| Data excerpt |
┄┄┄┄┄┄

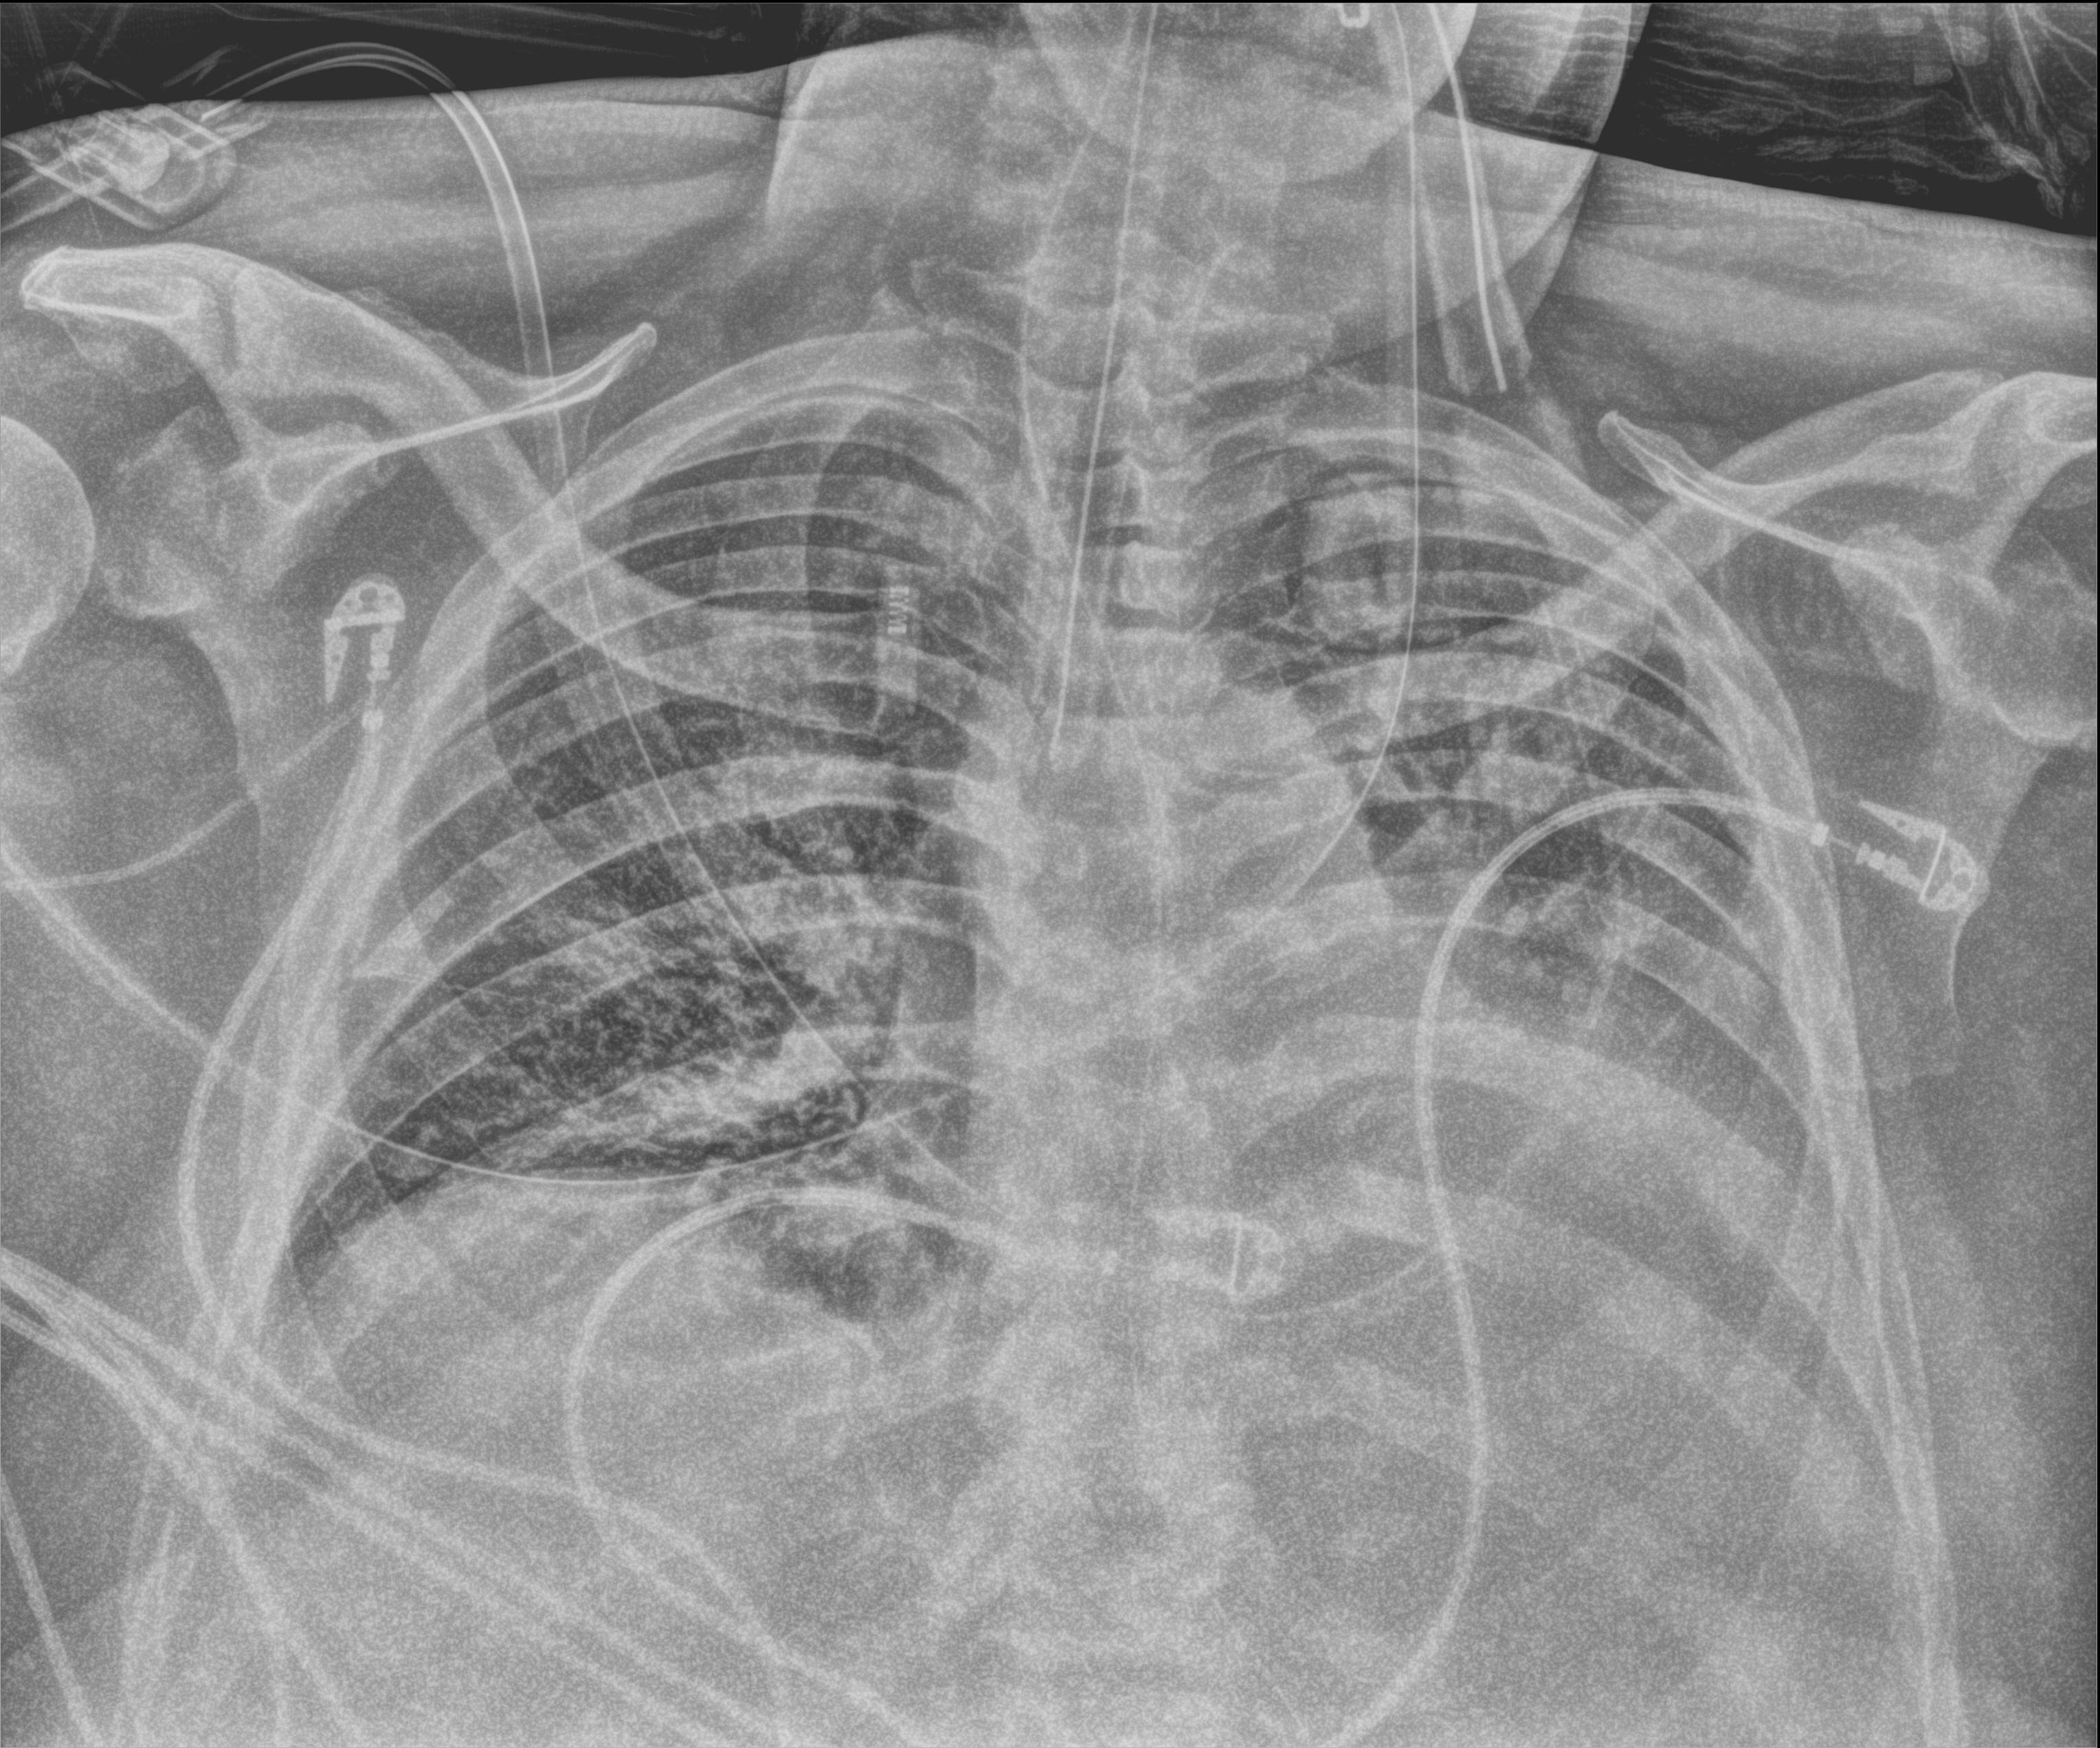
Bedside chest radiograph (computed radiography), anteroposterior (AP) projection. Patient hospitalised with COVID-19; male, aged 60–74 years.
From the hospital-stay record, not from the radiograph (when in the stay this image was taken is not recorded):
- admitted to intensive care during this hospital stay: yes
- other chronic lung disease (admission record): no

┄┄┄┄┄┄

| The task |
Faithful copy, images left out: write out every line of data.

| Answer below |
Bedside chest radiograph (computed radiography), anteroposterior (AP) projection. Patient hospitalised with COVID-19; male, aged 60–74 years.
From the hospital-stay record, not from the radiograph (when in the stay this image was taken is not recorded):
- admitted to intensive care during this hospital stay: yes
- other chronic lung disease (admission record): no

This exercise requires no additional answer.